— Task item —
In the listing below, find each line holding "Management" and copy it.

— Input for this task —
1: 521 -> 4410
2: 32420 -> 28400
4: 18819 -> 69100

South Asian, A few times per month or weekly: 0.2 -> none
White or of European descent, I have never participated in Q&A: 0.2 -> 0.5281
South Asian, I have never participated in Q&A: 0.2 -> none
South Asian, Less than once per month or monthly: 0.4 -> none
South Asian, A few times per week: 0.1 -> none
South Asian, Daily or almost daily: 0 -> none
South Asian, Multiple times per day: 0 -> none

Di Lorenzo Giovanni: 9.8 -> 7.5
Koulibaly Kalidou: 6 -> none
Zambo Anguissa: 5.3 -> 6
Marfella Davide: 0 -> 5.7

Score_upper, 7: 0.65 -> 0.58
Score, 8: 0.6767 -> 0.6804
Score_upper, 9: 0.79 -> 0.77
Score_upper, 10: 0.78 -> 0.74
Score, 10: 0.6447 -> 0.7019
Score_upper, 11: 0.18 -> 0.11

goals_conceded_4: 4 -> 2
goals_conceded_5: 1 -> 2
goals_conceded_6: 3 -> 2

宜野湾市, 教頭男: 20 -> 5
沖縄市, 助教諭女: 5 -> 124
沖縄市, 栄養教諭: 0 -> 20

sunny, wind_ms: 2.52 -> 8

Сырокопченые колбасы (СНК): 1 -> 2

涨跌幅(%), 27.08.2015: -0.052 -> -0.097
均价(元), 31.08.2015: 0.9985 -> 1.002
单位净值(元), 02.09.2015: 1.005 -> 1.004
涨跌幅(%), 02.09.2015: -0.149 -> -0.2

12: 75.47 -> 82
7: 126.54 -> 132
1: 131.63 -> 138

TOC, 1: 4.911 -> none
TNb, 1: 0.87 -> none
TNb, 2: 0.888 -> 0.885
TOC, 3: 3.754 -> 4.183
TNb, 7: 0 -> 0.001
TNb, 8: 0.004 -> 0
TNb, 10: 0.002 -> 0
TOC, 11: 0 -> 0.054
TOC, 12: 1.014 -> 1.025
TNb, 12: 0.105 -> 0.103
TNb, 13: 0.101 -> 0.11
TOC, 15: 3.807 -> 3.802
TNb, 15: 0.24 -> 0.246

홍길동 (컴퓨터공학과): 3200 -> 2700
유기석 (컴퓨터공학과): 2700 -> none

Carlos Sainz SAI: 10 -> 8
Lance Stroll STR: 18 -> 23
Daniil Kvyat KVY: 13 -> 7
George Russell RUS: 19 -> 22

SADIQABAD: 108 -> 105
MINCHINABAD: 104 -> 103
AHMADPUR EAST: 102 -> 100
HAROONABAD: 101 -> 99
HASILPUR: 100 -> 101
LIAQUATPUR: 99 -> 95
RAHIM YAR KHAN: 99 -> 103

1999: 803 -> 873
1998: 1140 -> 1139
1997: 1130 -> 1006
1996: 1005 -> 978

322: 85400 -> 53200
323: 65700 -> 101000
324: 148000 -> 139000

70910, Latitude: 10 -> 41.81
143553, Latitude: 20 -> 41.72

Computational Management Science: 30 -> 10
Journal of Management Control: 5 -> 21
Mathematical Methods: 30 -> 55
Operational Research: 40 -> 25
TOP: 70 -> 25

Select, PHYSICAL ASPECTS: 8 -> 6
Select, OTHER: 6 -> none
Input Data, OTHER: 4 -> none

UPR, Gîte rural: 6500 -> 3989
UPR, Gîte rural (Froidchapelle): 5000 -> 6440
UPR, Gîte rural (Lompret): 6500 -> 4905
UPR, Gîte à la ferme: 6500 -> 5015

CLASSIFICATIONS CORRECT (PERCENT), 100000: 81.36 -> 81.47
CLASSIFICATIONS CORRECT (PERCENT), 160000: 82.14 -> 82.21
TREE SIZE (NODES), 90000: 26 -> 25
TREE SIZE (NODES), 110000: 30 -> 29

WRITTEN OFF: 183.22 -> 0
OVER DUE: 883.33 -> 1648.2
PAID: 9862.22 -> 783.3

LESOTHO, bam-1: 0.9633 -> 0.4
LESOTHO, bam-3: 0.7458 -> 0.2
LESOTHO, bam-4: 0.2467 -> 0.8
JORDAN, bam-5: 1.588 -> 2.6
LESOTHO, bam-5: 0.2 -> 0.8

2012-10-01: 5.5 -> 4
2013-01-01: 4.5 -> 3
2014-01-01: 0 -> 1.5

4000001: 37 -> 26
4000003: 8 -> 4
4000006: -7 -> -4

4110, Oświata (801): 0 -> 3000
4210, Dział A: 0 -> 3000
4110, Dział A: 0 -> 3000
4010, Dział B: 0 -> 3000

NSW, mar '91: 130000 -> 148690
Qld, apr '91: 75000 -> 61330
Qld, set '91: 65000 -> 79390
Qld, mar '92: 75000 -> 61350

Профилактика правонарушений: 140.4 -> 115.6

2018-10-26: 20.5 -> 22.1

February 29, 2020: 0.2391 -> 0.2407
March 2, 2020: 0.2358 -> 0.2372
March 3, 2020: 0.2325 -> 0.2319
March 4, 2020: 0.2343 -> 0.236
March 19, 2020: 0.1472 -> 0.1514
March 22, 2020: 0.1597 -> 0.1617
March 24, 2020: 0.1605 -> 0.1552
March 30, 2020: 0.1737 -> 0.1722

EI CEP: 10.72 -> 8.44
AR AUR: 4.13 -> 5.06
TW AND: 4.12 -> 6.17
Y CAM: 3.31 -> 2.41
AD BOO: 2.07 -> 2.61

— Answer for this exercise —
Computational Management Science: 30 -> 10
Journal of Management Control: 5 -> 21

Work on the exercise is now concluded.